Is it dangerous to open port 80 for HTTP traffic?

Many administrators who manage web servers on their network tend to block traffic for port 80 (HTTP) and only allow 443 (HTTPS) with the hope that it will secure their network. This is a myth, and this article demonstrates why port 80 is no different than port 443 if your goal is to make your network secure.

Difference between HTTP and HTTPS

It is essential to understand what HTTPS offers in addition to HTTP. It offers two benefits:

1. It encrypts data between the client (browser) and a web server, which means a third party, such as an ISP or an unauthorized individual, cannot view and modify the data.
2. It ensures the server's identity. In other words, when you connect to your bank's website using a browser, HTTPS ensures you're connecting to your actual bank and not a malicious website that is trying to steal your credentials.

Notice the benefits mentioned above only secures the in-transit data between a browser and the web server. It does not change the security level of your server.

Can a Malicious User Attack an HTTP Server?

Yes. However, it is no different than attacking an HTTPS server. Anything someone can do to an HTTP server can also be done to an HTTPS server. Therefore, to say HTTP is more vulnerable than HTTPS is not correct. That said, you must treat HTTP and HTTPS equally to make your web server secure.

Disadvantages of Blocking Port 80

The following is a list of some disadvantages of blocking port 80.
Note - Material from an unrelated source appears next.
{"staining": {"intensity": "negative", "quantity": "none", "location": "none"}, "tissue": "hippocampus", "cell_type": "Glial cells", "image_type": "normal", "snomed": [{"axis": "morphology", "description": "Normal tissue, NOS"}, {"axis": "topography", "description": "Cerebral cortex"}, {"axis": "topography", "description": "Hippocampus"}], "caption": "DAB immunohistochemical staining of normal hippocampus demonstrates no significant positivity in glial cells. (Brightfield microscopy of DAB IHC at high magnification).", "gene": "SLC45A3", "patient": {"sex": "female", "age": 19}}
• Often, users click on hyperlinks rather than typing them manually. Therefore, if the hyperlink on the referrer's website uses HTTP, it cannot reach your website since the URL http://your.website.com will fail.
• Although newer browsers will try HTTP and HTTPS when a user manually types an address, this functionality is browser-dependent. An older browser may not try looking for HTTPS, resulting in an error.
• Often, websites are fetched by computer programs and not a browser. In those cases, changes to the code or configuration file may be required to change every URL to HTTPS.

How to Configure Port 80

Rather than blocking port 80, consider redirecting its traffic to port 443, which forces the client to switch to HTTPS. The following sequence diagram displays the flow of events.

Example Configuration

As an example, let's see how Google configured their website. In this example, we will submit a request to http://www.google.com and watch the communication between the browser and Google's web server. We will use the Developer Tools that comes with Microsoft Edge browser to view the communication.

Here are the steps:

• Open MS Edge on your machine
• Press CTRL+SHIFT+I on your keyboard to bring up the Developer Tools
• Select the Network tab. Now you're ready to watch the communication between your browser and Google's web server.
• Type http://www.google.com in the address bar. Ensure you type http:// in the beginning.
• The following screenshot display the results:
  
• Notice that Google's web server is listening an port 80 but instead of returning the document, it redirects the client to go to https://www.google.com.

Summary

Opening port 80 on your firewall is no different than opening port 443, provided the web server is configured to redirect the traffic to a secure port. This also ensures users connecting on port 80 do not get connection errors.